1) Contract negotiations. New ideas are emerging about how contracts should be written. These ideas promote collaborative discussions between parties and downplay negative incentives that favor one side. In procurement especially, both the buyer and supplier must understand the nature of the commitment to each other. A contract that clearly favors one side over the other could affect performance and results and end up costing the customer revenue.


2) Qualifying suppliers. How well do suppliers meet commitments for product, delivery, quality, and other needs? How capable are they in new technology, process innovation, productivity, cost containment, and other key areas? Should your suppliers be considered for new contracts based on their performance? Many customers cannot answer these questions because they have no way of qualifying their supply chains. Developing rigorous standards and scoring each supplier on performance is one way to weed out companies that have no place in your future.


3) Qualifying your personnel. How well does your company live up to its supply-chain commitments? To be more to the point: How well do your personnel perform when it comes to issues, performance, relations, and other duties vital to supply chain efficiency? When developing standards and grading suppliers, do the same for your procurement organization.

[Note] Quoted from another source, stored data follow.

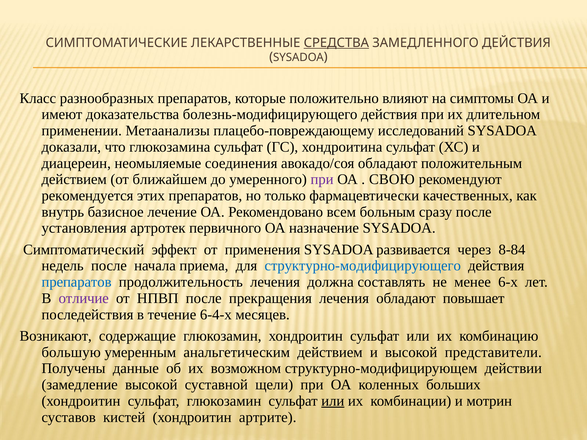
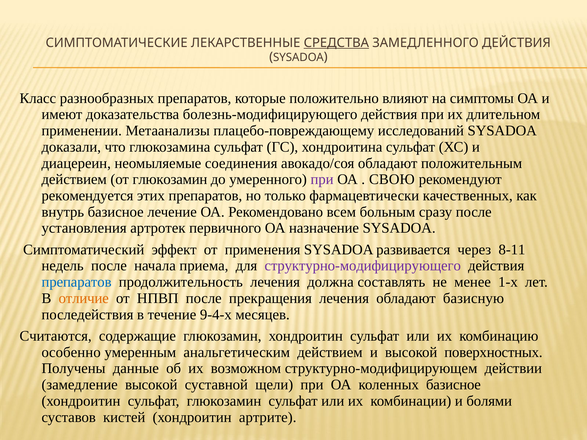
от ближайшем: ближайшем -> глюкозамин
8-84: 8-84 -> 8-11
структурно-модифицирующего colour: blue -> purple
6-х: 6-х -> 1-х
отличие colour: purple -> orange
повышает: повышает -> базисную
6-4-х: 6-4-х -> 9-4-х
Возникают: Возникают -> Считаются
большую: большую -> особенно
представители: представители -> поверхностных
коленных больших: больших -> базисное
или at (333, 401) underline: present -> none
мотрин: мотрин -> болями
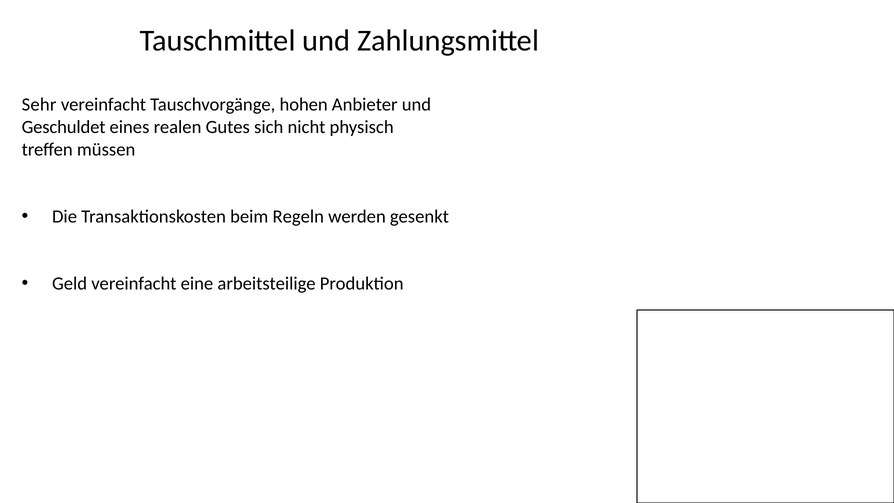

4) Cost management. What is your organization’s largest monthly expense, apart from salaries and benefits? It’s probably an investment that your personnel needs but which managers are probably not paying much attention to: mobile communications. This summer, ask your intern to check every monthly expense report or bill that includes mobile communications. The amount of money your (presumably) cash-strapped organization is paying here is likely huge. But there is something you can do about it, which I will discuss in an upcoming post.


5) Supplier reviews. Periodic reviews can be developed into vital face time that gives procurement managers, their staffs, and senior company executives an opportunity to meet the people who help achieve your firm’s growth and revenue targets. It is also a way of getting everyone on board with your company’s strategic vision and learning where opportunities and pitfalls lie. If your company doesn’t do supplier reviews, it should. If it does, you should be thinking about how to optimize the process for quality feedback.